Has this self portraiture made you realize things about you? Or see yourself differently?

It makes you realize random things like your appearance, looking at a photo and thinking ‘do I really look like that?!’ haha but then coming to terms with it and being confident in yourself. It’s made me realize that its something that I will always do, and before photography I never really had an outlet to express myself with, but photography is the perfect way for me to do that.


What about other girls? How different is it shooting them?

It’s not all that much different to be honest, apart from the pace of the shoot. When I have girls in front of my camera who inspire me I shoot through film so quickly which is exciting. But as for the aesthetic and meaning, its very similar to my self-portraiture. I’m showing the viewer how I see this person and what they mean to me.


Why have you chosen to shoot film?

I chose to shoot film very early on and have hardly shot anything digitally (apart from candid phone shots). It’s just something that felt very natural to me, like this is what I’m supposed to use, it just feels right for me, more genuine.


How important are social media to a photographer today?

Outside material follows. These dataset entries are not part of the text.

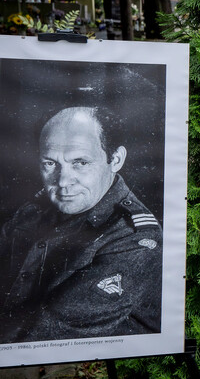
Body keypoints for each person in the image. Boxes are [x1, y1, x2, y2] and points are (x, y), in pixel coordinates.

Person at [0, 106, 162, 342]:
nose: (63, 181)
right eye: (50, 164)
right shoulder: (33, 211)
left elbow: (46, 333)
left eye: (80, 163)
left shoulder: (135, 239)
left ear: (115, 159)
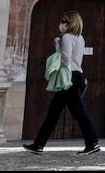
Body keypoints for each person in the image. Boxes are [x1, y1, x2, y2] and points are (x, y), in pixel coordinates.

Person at [23, 11, 100, 155]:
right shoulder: (80, 38)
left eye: (64, 21)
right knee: (56, 112)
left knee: (77, 112)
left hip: (68, 76)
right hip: (77, 75)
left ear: (70, 23)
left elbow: (65, 59)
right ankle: (38, 145)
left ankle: (92, 143)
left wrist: (57, 46)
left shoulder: (66, 37)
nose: (62, 24)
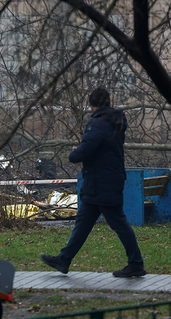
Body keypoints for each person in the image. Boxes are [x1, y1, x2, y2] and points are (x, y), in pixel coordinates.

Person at [40, 87, 146, 277]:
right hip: (103, 182)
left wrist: (75, 151)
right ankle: (64, 260)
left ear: (92, 105)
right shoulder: (114, 122)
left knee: (119, 223)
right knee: (83, 223)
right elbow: (100, 148)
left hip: (101, 183)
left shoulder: (98, 124)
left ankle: (136, 264)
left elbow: (82, 152)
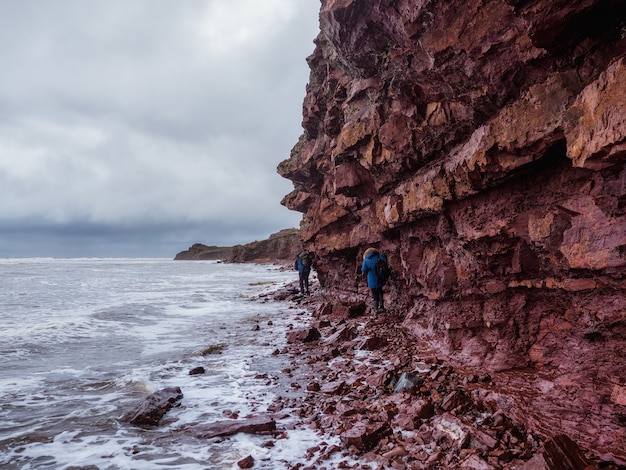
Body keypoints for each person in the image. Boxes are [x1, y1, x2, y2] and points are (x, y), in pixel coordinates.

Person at [361, 247, 388, 313]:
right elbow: (385, 263)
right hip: (380, 278)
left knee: (374, 294)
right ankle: (381, 306)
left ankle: (375, 309)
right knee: (380, 292)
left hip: (372, 279)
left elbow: (363, 270)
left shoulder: (367, 260)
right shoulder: (380, 257)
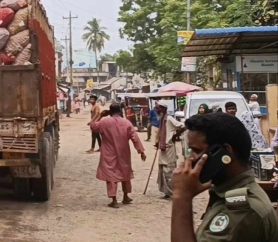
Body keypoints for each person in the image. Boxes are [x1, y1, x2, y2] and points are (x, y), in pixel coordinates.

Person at [171, 112, 278, 242]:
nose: (191, 159)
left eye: (197, 151)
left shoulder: (242, 212)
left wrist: (181, 198)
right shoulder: (230, 193)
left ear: (225, 152)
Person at [89, 103, 147, 208]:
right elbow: (135, 138)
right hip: (123, 152)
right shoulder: (126, 122)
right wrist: (141, 151)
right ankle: (126, 196)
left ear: (109, 112)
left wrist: (101, 115)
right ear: (120, 111)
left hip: (108, 153)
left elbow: (92, 126)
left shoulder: (104, 122)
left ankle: (114, 199)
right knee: (125, 173)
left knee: (111, 175)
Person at [155, 100, 184, 199]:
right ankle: (166, 192)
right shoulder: (162, 119)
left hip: (169, 148)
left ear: (163, 109)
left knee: (169, 170)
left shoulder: (170, 119)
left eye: (158, 108)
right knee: (162, 170)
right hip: (163, 148)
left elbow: (182, 126)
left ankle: (174, 192)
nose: (156, 109)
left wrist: (176, 135)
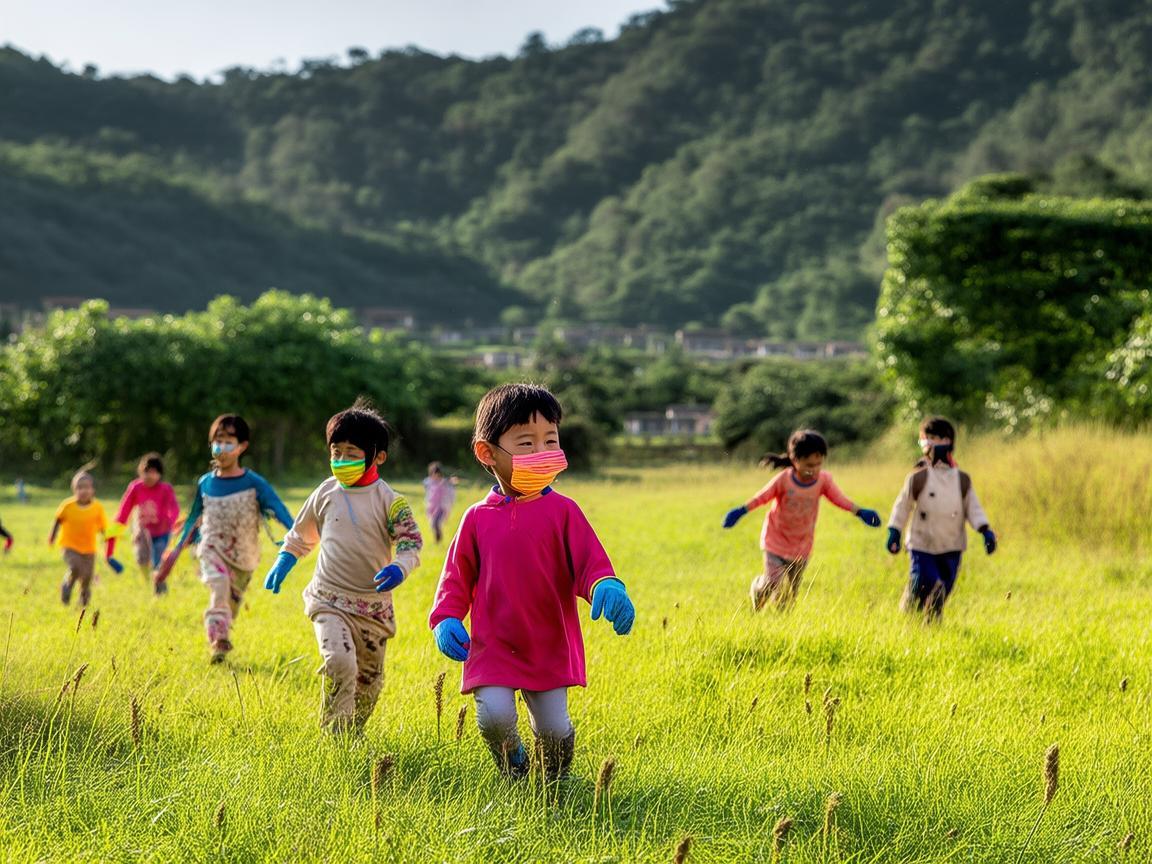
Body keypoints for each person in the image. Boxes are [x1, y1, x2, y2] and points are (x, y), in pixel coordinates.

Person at [429, 383, 635, 780]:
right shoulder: (476, 518)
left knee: (554, 730)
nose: (542, 453)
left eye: (550, 440)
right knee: (493, 717)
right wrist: (446, 618)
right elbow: (455, 577)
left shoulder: (564, 512)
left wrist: (606, 585)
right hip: (493, 643)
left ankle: (553, 782)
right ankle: (515, 771)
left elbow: (590, 563)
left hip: (548, 642)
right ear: (487, 452)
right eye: (526, 443)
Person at [264, 401, 422, 734]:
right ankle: (333, 734)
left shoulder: (391, 501)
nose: (341, 461)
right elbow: (301, 534)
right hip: (329, 599)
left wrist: (400, 567)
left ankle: (352, 733)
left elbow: (411, 544)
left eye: (352, 453)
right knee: (339, 661)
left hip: (372, 609)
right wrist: (284, 560)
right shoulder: (326, 492)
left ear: (378, 456)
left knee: (369, 681)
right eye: (336, 452)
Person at [156, 414, 293, 663]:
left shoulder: (254, 483)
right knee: (219, 584)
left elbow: (278, 508)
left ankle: (221, 639)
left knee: (231, 605)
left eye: (229, 441)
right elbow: (193, 519)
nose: (222, 447)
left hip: (244, 555)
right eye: (218, 441)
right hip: (211, 547)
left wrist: (295, 533)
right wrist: (174, 553)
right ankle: (218, 639)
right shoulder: (205, 483)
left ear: (242, 446)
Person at [722, 429, 881, 611]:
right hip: (775, 540)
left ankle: (781, 622)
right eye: (809, 465)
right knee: (773, 582)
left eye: (818, 464)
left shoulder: (823, 480)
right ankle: (758, 589)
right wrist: (741, 511)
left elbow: (839, 499)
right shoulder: (784, 480)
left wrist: (860, 512)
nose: (814, 470)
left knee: (790, 594)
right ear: (794, 460)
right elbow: (762, 497)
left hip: (801, 544)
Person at [886, 416, 996, 621]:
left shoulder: (961, 479)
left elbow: (973, 508)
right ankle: (912, 601)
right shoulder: (918, 477)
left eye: (934, 437)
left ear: (948, 441)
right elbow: (902, 505)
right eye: (925, 438)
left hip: (952, 544)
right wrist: (895, 530)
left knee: (945, 585)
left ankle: (931, 619)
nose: (928, 442)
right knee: (926, 580)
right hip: (921, 543)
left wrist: (985, 530)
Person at [48, 468, 122, 606]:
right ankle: (67, 586)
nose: (83, 491)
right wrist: (52, 536)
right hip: (69, 545)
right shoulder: (67, 506)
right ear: (74, 490)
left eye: (87, 487)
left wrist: (110, 540)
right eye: (79, 487)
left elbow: (103, 528)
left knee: (87, 576)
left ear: (93, 490)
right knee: (75, 567)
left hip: (89, 548)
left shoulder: (97, 508)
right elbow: (58, 520)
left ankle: (83, 602)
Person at [107, 452, 181, 584]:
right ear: (141, 472)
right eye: (146, 472)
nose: (149, 476)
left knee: (158, 556)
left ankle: (158, 583)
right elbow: (124, 511)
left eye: (154, 472)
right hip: (142, 530)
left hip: (162, 531)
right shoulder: (136, 487)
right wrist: (115, 530)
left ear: (159, 474)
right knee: (141, 557)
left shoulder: (165, 489)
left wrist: (171, 522)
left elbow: (174, 508)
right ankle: (147, 582)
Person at [423, 461, 457, 544]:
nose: (436, 477)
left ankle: (438, 540)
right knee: (433, 524)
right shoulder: (430, 482)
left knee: (437, 523)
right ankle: (437, 539)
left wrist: (451, 481)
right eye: (434, 475)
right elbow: (426, 482)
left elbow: (449, 487)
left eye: (438, 475)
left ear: (440, 475)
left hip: (441, 507)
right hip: (432, 507)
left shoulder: (443, 483)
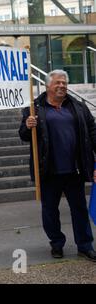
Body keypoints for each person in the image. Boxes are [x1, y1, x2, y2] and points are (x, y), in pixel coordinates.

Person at [19, 69, 96, 262]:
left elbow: (93, 132)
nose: (62, 86)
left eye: (64, 83)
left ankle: (85, 245)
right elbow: (23, 135)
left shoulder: (78, 106)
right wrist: (28, 126)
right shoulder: (34, 108)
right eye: (58, 83)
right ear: (47, 85)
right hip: (49, 170)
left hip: (75, 169)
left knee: (79, 209)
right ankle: (56, 243)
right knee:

I think social media can be very important if that’s the road you want to take with your photography, if you want to be seen and known and share your work with the public it has to be one of the easiest ways to do so. I’ve seen people build careers out of their online presence which is pretty amazing, but I do also think it can be not so good for photographers. I think sometimes people get obsessed with ‘likes’ and end up catering their photography for the likes instead of sharing their better / more personal work, which is quite sad but each to their own.